Exercise instructions> Every record must appear in your copy exactly as written, with no pictures.

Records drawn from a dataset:
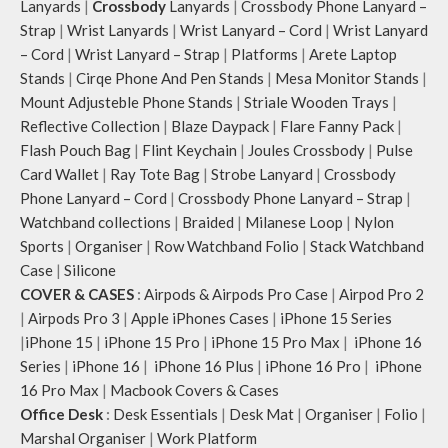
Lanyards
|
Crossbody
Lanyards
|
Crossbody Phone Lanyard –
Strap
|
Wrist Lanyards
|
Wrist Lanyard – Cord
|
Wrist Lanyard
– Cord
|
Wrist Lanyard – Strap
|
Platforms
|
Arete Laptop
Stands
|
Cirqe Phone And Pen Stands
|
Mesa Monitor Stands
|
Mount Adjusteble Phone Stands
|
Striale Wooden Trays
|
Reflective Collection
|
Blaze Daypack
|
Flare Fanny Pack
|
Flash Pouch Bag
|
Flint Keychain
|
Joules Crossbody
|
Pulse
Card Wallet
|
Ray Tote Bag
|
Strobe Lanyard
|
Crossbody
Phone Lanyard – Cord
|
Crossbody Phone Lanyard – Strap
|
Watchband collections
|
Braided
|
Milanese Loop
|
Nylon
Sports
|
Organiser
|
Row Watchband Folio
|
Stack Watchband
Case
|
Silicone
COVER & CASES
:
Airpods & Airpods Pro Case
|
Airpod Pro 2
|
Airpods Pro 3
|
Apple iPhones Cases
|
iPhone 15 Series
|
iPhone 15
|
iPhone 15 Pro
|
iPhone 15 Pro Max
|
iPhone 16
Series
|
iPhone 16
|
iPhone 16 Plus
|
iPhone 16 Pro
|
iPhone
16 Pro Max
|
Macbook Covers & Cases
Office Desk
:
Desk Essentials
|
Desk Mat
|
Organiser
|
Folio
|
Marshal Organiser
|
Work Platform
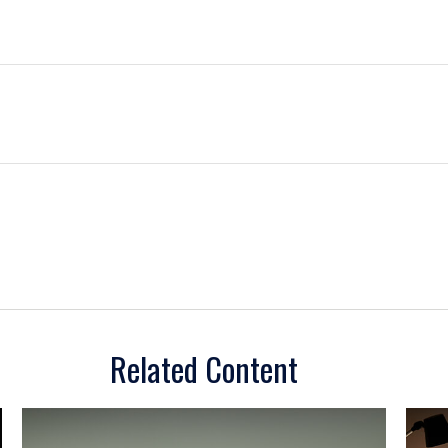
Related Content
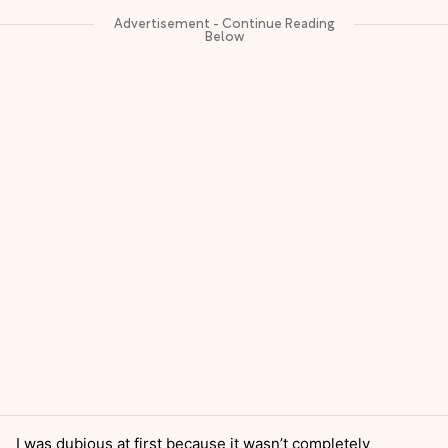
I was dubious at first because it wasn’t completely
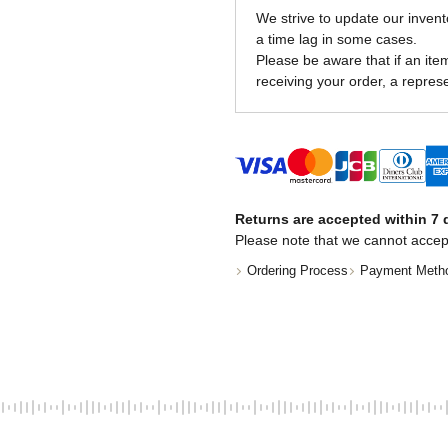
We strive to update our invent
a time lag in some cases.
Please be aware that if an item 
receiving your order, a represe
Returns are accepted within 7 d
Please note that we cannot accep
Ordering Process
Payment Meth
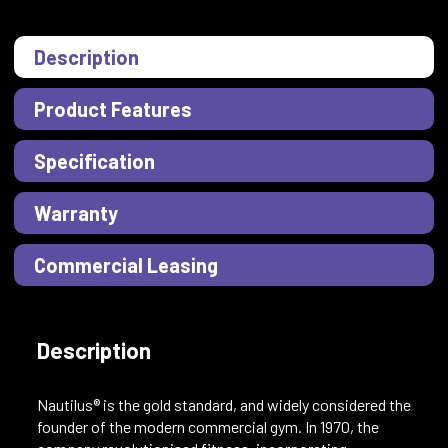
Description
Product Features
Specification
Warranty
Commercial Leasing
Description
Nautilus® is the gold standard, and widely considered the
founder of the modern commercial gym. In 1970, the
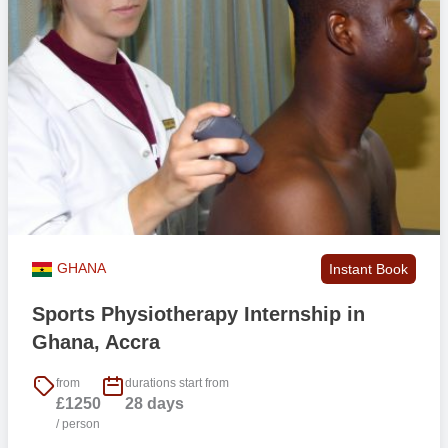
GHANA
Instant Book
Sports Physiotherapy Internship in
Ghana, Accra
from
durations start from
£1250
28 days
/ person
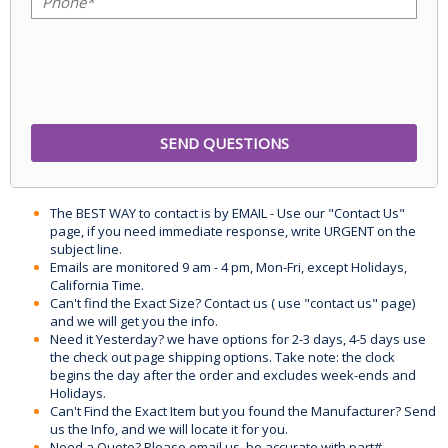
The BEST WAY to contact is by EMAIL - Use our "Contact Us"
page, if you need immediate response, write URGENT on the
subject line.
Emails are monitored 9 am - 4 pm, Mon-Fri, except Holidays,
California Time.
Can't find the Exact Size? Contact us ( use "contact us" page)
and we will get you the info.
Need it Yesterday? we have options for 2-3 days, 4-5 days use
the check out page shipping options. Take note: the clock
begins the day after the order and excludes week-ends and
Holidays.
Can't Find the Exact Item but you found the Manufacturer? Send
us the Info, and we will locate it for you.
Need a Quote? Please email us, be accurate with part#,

Exercise result>
Lanyards
|
Crossbody
Lanyards
|
Crossbody Phone Lanyard –
Strap
|
Wrist Lanyards
|
Wrist Lanyard – Cord
|
Wrist Lanyard
– Cord
|
Wrist Lanyard – Strap
|
Platforms
|
Arete Laptop
Stands
|
Cirqe Phone And Pen Stands
|
Mesa Monitor Stands
|
Mount Adjusteble Phone Stands
|
Striale Wooden Trays
|
Reflective Collection
|
Blaze Daypack
|
Flare Fanny Pack
|
Flash Pouch Bag
|
Flint Keychain
|
Joules Crossbody
|
Pulse
Card Wallet
|
Ray Tote Bag
|
Strobe Lanyard
|
Crossbody
Phone Lanyard – Cord
|
Crossbody Phone Lanyard – Strap
|
Watchband collections
|
Braided
|
Milanese Loop
|
Nylon
Sports
|
Organiser
|
Row Watchband Folio
|
Stack Watchband
Case
|
Silicone
COVER & CASES
:
Airpods & Airpods Pro Case
|
Airpod Pro 2
|
Airpods Pro 3
|
Apple iPhones Cases
|
iPhone 15 Series
|
iPhone 15
|
iPhone 15 Pro
|
iPhone 15 Pro Max
|
iPhone 16
Series
|
iPhone 16
|
iPhone 16 Plus
|
iPhone 16 Pro
|
iPhone
16 Pro Max
|
Macbook Covers & Cases
Office Desk
:
Desk Essentials
|
Desk Mat
|
Organiser
|
Folio
|
Marshal Organiser
|
Work Platform
Related Content
I was dubious at first because it wasn’t completely
We strive to update our invent
a time lag in some cases.
Please be aware that if an item 
receiving your order, a represe
Returns are accepted within 7 d
Please note that we cannot accep
Ordering Process
Payment Meth
Description
Product Features
Specification
Warranty
Commercial Leasing
Description
Nautilus® is the gold standard, and widely considered the
founder of the modern commercial gym. In 1970, the
GHANA
Instant Book
Sports Physiotherapy Internship in
Ghana, Accra
from
durations start from
£1250
28 days
/ person
The BEST WAY to contact is by EMAIL - Use our "Contact Us"
page, if you need immediate response, write URGENT on the
subject line.
Emails are monitored 9 am - 4 pm, Mon-Fri, except Holidays,
California Time.
Can't find the Exact Size? Contact us ( use "contact us" page)
and we will get you the info.
Need it Yesterday? we have options for 2-3 days, 4-5 days use
the check out page shipping options. Take note: the clock
begins the day after the order and excludes week-ends and
Holidays.
Can't Find the Exact Item but you found the Manufacturer? Send
us the Info, and we will locate it for you.
Need a Quote? Please email us, be accurate with part#,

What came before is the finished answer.